# Valve / Steam exposed customer data to other customers



## drmike (Dec 27, 2015)

Caching layer at Steam exposed game subscribers info to other subscribers.  


Details here: http://www.dailydot.com/politics/steam-bug-leaks-player-account-information/


----------



## KuJoe (Dec 27, 2015)

Glad I didn't login to Steam on Christmas or Christmas Eve, people would know all of my info (that's already publicly available).


----------



## AuroraZero (Dec 27, 2015)

Good thing my power has been off since Christmas morning 11:30 am I guess. What in the sam hell is wrong with these people? Do they ever use their damned heads for more then hat racks? I just hope one of these times some one sues the shit out of them. This is becoming a damned plague. The sad part of it is most people are like oh well nothing can be done now it has happened. Just going to get worse until some one makes them responsible for their data they collect.


----------



## GIANT_CRAB (Dec 27, 2015)

Brilliant Christmas gift from our Lord and Saviour, Gay-Ben.


----------



## wlanboy (Dec 31, 2015)

New announment: http://store.steampowered.com/news/19852/



> "In response to this specific attack, caching rules managed by a Steam web caching partner were deployed in order to both minimize the impact on Steam Store servers and continue to route legitimate user traffic," Valve writes. "During the second wave of this attack, a second caching configuration was deployed that incorrectly cached web traffic for authenticated users.
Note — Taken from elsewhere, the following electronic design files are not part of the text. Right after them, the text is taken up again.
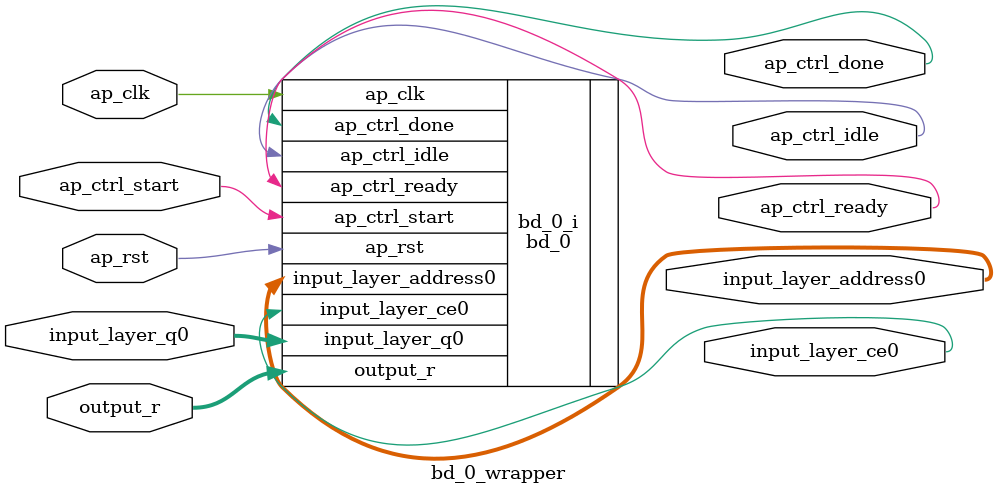
<source format=v>
`timescale 1 ps / 1 ps

module bd_0_wrapper
   (ap_clk,
    ap_ctrl_done,
    ap_ctrl_idle,
    ap_ctrl_ready,
    ap_ctrl_start,
    ap_rst,
    input_layer_address0,
    input_layer_ce0,
    input_layer_q0,
    output_r);
  input ap_clk;
  output ap_ctrl_done;
  output ap_ctrl_idle;
  output ap_ctrl_ready;
  input ap_ctrl_start;
  input ap_rst;
  output [9:0]input_layer_address0;
  output input_layer_ce0;
  input [31:0]input_layer_q0;
  input [31:0]output_r;

  wire ap_clk;
  wire ap_ctrl_done;
  wire ap_ctrl_idle;
  wire ap_ctrl_ready;
  wire ap_ctrl_start;
  wire ap_rst;
  wire [9:0]input_layer_address0;
  wire input_layer_ce0;
  wire [31:0]input_layer_q0;
  wire [31:0]output_r;

  bd_0 bd_0_i
       (.ap_clk(ap_clk),
        .ap_ctrl_done(ap_ctrl_done),
        .ap_ctrl_idle(ap_ctrl_idle),
        .ap_ctrl_ready(ap_ctrl_ready),
        .ap_ctrl_start(ap_ctrl_start),
        .ap_rst(ap_rst),
        .input_layer_address0(input_layer_address0),
        .input_layer_ce0(input_layer_ce0),
        .input_layer_q0(input_layer_q0),
        .output_r(output_r));
endmodule

</source>
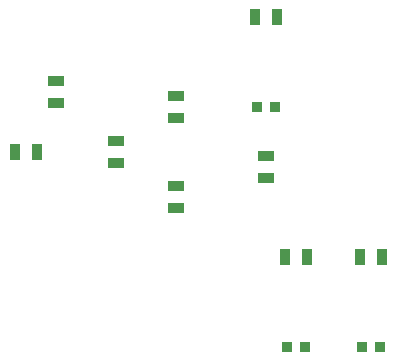
<source format=gbr>
G04 EAGLE Gerber RS-274X export*
G75*
%MOMM*%
%FSLAX34Y34*%
%LPD*%
%INSolderpaste Top*%
%IPPOS*%
%AMOC8*
5,1,8,0,0,1.08239X$1,22.5*%
G01*
%ADD10R,0.950000X0.950000*%
%ADD11R,0.900000X1.450000*%
%ADD12R,1.450000X0.900000*%


D10*
X405250Y133350D03*
X420250Y133350D03*
X468750Y133350D03*
X483750Y133350D03*
X379850Y336550D03*
X394850Y336550D03*
D11*
X403250Y209550D03*
X422250Y209550D03*
X485750Y209550D03*
X466750Y209550D03*
D12*
X387350Y276250D03*
X387350Y295250D03*
X260350Y288950D03*
X260350Y307950D03*
D11*
X193650Y298450D03*
X174650Y298450D03*
X377850Y412750D03*
X396850Y412750D03*
D12*
X311150Y327050D03*
X311150Y346050D03*
X311150Y250850D03*
X311150Y269850D03*
X209550Y339750D03*
X209550Y358750D03*
M02*

</source>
This configuration error resulted in some users seeing Steam Store responses which were generated for other users."
> 
> 
> The bug was live from 11:50AM PST to 1:20PM PST and affected only users browsing the Steam Store at that time. If you didn't access your own private information on Steam during this window, you're fine. Valve is working to identify users whose information may have been compromised and promises to contact them.


----------